Ele tinha saído para catar material reciclável e, quando voltou à praça onde vive, no bairro Praia de Belas, viu sua casinha sendo engolida por um caminhão do DMLU: o compactador de lixo esmagava tábua por tábua.
Do nono andar do Tribunal de Justiça – o prédio fica na frente –, a servidora Letícia Chaise, 35 anos, contava 12 guardas armados acompanhando a operação. Outras dezenas de pessoas também presenciaram, na manhã do último dia 19, a desolação do morador de rua Loreni Alves da Silva, o Índio, 47 anos:
– Por que não me esperaram? Se tivessem me avisado antes, eu levava a casa para outro lugar ou pelo menos pegava meus documentos.
Ele afirma ter perdido CPF, título de eleitor, certidão de nascimento, cartão do SUS e exames médicos – estava tudo dentro de uma pastinha branca, que ele chegou a ver entrando no compactador.
– Pedi para desligarem o motor, mas ninguém me ouvia – relembra Índio, que tem atendimento marcado para os próximos dias no Posto Santa Marta, mas não consegue lembrar a data e o horário da consulta, que estavam anotados em um papel dentro da pasta.
Órfão de pai e mãe desde os cinco anos de idade, ele já havia aparecido na coluna um ano atrás: estava faceiro porque o artista Celopax, um dos grafiteiros mais prestigiados do Estado, tinha se encantado com sua casinha e colorido as quatro paredes. O pequeno lar construído pelo próprio Índio, na Praça Isabel, a Católica, tinha cama, uma cozinha e um par de armários distribuídos em menos de dois metros quadrados.
Servidor do Tribunal de Justiça, Fernando Henrique de Abreu Amaral, 27 anos, foi testemunha da demolição:
– Aquele senhor chegou tremendo, apavorado. Desmoronaram a casinha sem que ele pudesse pegar quase nada.
Roupas, calçados, cobertas e mobília teriam ido para o lixo. Daniel Fedrizzi, 43 anos, que também trabalha no tribunal, lembra de homens do DMLU depositando no caminhão o que restou da construção enquanto cinco viaturas da Guarda Municipal davam cobertura com sinal luminoso.
Procurada pela coluna, a Secretaria Municipal de Serviços Urbanos, que responde pelo DMLU, informou que “apenas faz o recolhimento” dos resíduos e que o correto seria buscar explicações da Guarda Municipal. A Secretaria Municipal da Segurança afirmou que a Guarda só faz a proteção dos funcionários – a responsável seria a Secretaria Municipal do Meio Ambiente, que, por sua vez, recomendou que procurássemos a Fasc. A Fasc garantiu que, neste caso, não foi acionada para acompanhar a ação.

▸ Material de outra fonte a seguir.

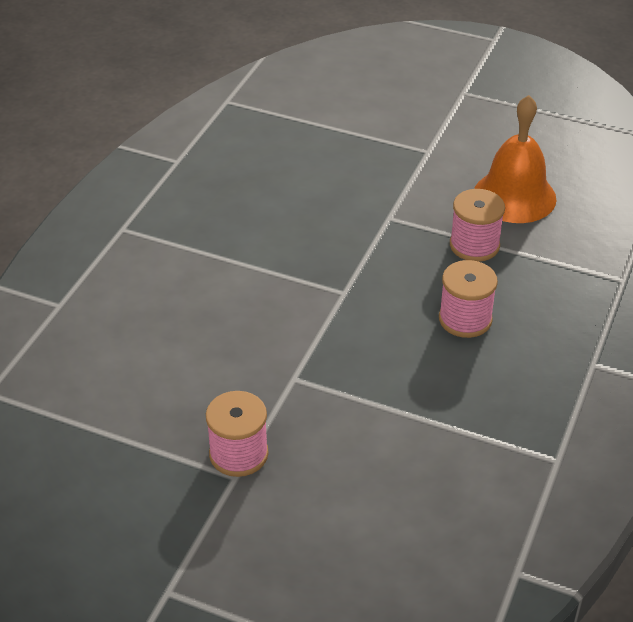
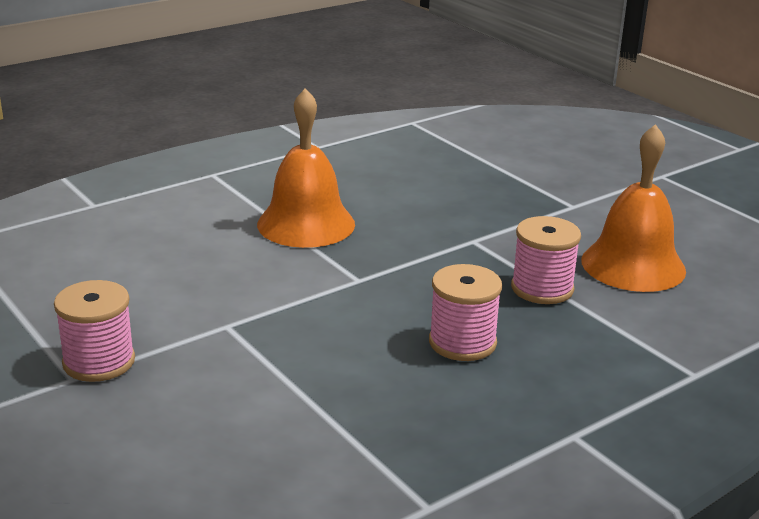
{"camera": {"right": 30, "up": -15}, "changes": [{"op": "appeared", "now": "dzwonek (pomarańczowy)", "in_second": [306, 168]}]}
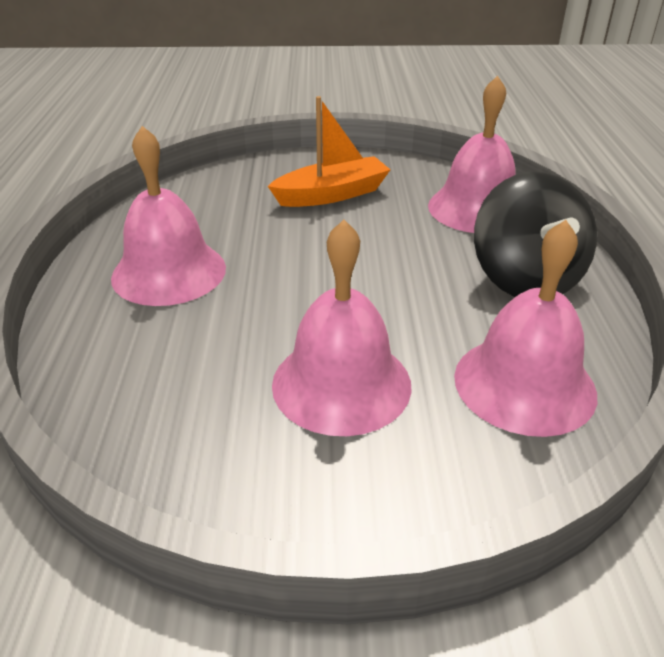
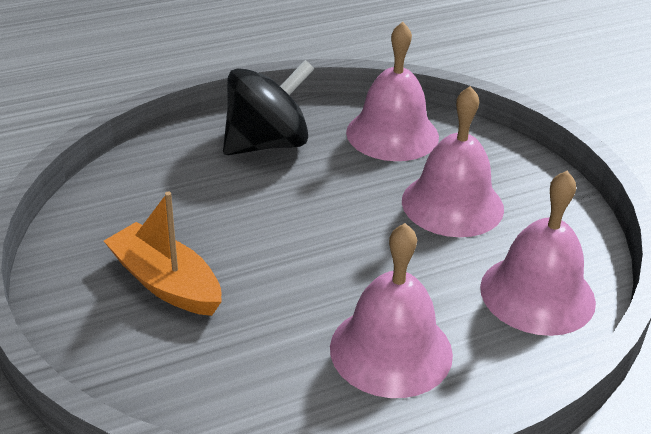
{"camera": {"right": -115, "up": 0}, "changes": [{"op": "relocated", "was": "dzwonek (różowy)", "in_first": [472, 154], "in_second": [538, 253]}]}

Na semana passada, depois do episódio, Índio ganhou uma barraca, edredons e travesseiros de servidores do TJ. Alguém, pelo menos, teve um pingo de compaixão.
O que diz a prefeitura
Após a publicação da coluna, em contato com a RBS TV, a prefeitura encaminhou a seguinte nota:
"A Prefeitura, através do Serviço de Abordagem Social da FASC, já acompanha há bastante tempo o casal que estava instalado na Praça Isabel, em frente ao Tribunal de Justiça. O homem, conhecido como Índio, tem problemas de saúde mental e é atendido pelo Consultório de Rua. A determinação para que o DMLU recolhesse o casebre de madeira onde o casal estava vivendo respeita um regramento que impede este tipo de construção em espaços públicos.
Além disto, por duas ocasiões, as equipes da FASC ofereceram os serviços da Rede para o casal. No dia 19/08, após a ação, já que eles retornaram à praça. No entanto, não foi recebida, e nem aceitaram conversar. Em 21/08, houve nova tentativa de aproximação, desta vez, a mulher foi mais receptiva. As Equipes continuarão acompanhando e oferecendo os serviços da Rede, buscando o convencimento para tratamento e adesão.
As Equipes de Abordagem realizam o encaminhamento e o acompanhamento dos indivíduos e famílias até os serviços como Albergues, Abrigos e Centros Pop. Em alguns casos é ofertado o Auxílio Moradia, oficinas e capacitação para retorno ao trabalho."